En effet, c’est tout de suite après la fonte des glaces. L’année dernière, le premier orignal qui s’était aventuré dans l’eau avait été repéré le 3 mai – c’est un téléspectateur assidu qui avait d’ailleurs alerté l’équipe de production. En tout, 21 orignaux avaient été vus en train de traverser le fleuve en 2023. En date du 3 mai, selon le compteur qui s’affiche en bas de l’écran, neuf orignaux avaient traversé le fleuve.

Est-ce qu’on y voit d’autres animaux ?

Bien sûr. Jusqu’ici, il y a eu des lynx, des ours, des loutres, des aigles, des rennes, un carcajou. Vendredi soir, les internautes s’émouvaient devant les images de grenouilles dans la brunante.

Et pourquoi ne ferions-nous pas la même chose ? Les orignaux québécois sont au moins aussi télégéniques que leurs cousins suédois.

Là n’est pas la question. Au Québec, explique la biologiste Fanie Pelletier, professeure à l’Université de Sherbrooke, la densité de population d’orignaux est pas mal moins élevée qu’en Suède – environ 95 000 orignaux ont été abattus par des chasseurs suédois en 2023, comparativement à 22 660 au Québec.

CAPTURE D’ÉCRAN DE DEN STORA ÄLGVANDRINGEN

Même si le paysage nordique de la Suède peut ressembler à celui du Québec, la géographie suédoise fait en sorte que les orignaux y migrent différemment d’ici.

De plus, la géographie du territoire suédois fait en sorte que beaucoup d’orignaux passent par Kullberg pour gagner le nord – augmentant les chances de capter leurs déplacements sur caméra. Les caribous québécois, eux, migrent en hardes vers le nord. « Mais c’est tellement grand, le Nord… », dit-elle. « Et les caribous ne suivent pas toujours la même route. » Pas facile d’installer des caméras dans ces conditions.

Dommage… Ce serait une belle occasion de voir ce qui se passe dans la forêt.
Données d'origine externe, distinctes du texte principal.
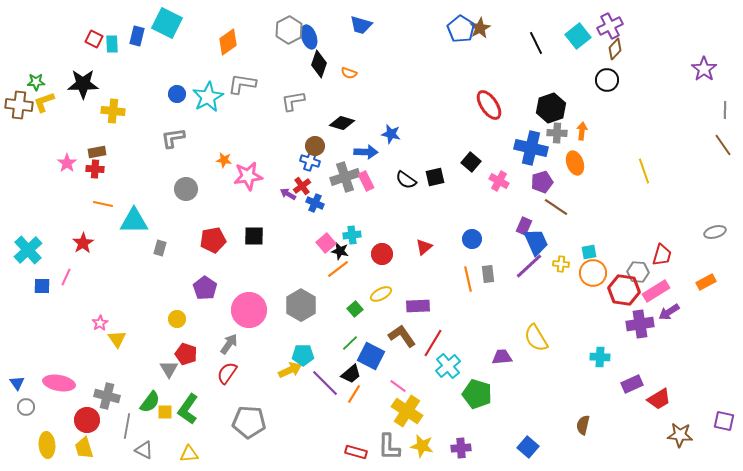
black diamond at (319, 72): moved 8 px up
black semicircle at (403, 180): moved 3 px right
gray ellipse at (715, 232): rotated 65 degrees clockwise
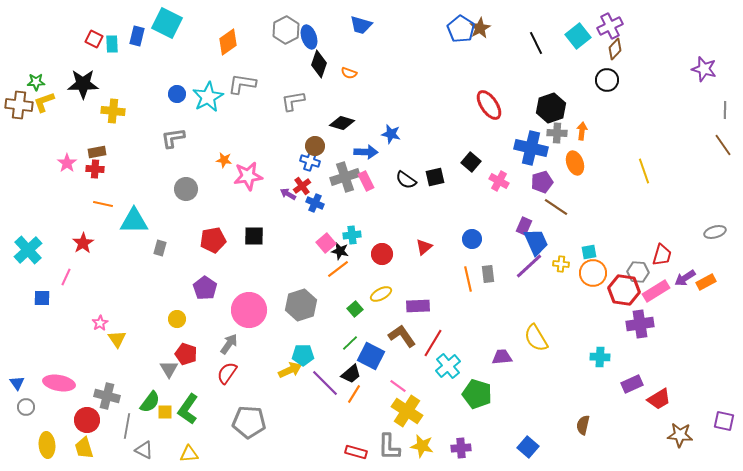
gray hexagon at (289, 30): moved 3 px left
purple star at (704, 69): rotated 20 degrees counterclockwise
blue square at (42, 286): moved 12 px down
gray hexagon at (301, 305): rotated 12 degrees clockwise
purple arrow at (669, 312): moved 16 px right, 34 px up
En effet. En Suède, la diffusion de la migration suscite plusieurs discussions. « Les orignaux sont considérés comme une menace pour la croissance de la forêt », a d’ailleurs déploré cette semaine en éditorial le journal Aftonbladet.

CAPTURE D’ÉCRAN DE DEN STORA ÄLGVANDRINGEN

Un orignal repose ses yeux dans une forêt suédoise.

Le gouvernement suédois freine l’adoption par l’Union européenne d’une réglementation en faveur d’une restauration de la nature, a rappelé le journal, qui dénonce l’influence des sociétés forestières. Celles-ci ont d’ailleurs réclamé l’automne dernier de pouvoir abattre davantage d’orignaux. « La forêt est là pour générer un profit maximum », conclut amèrement Aftonbladet.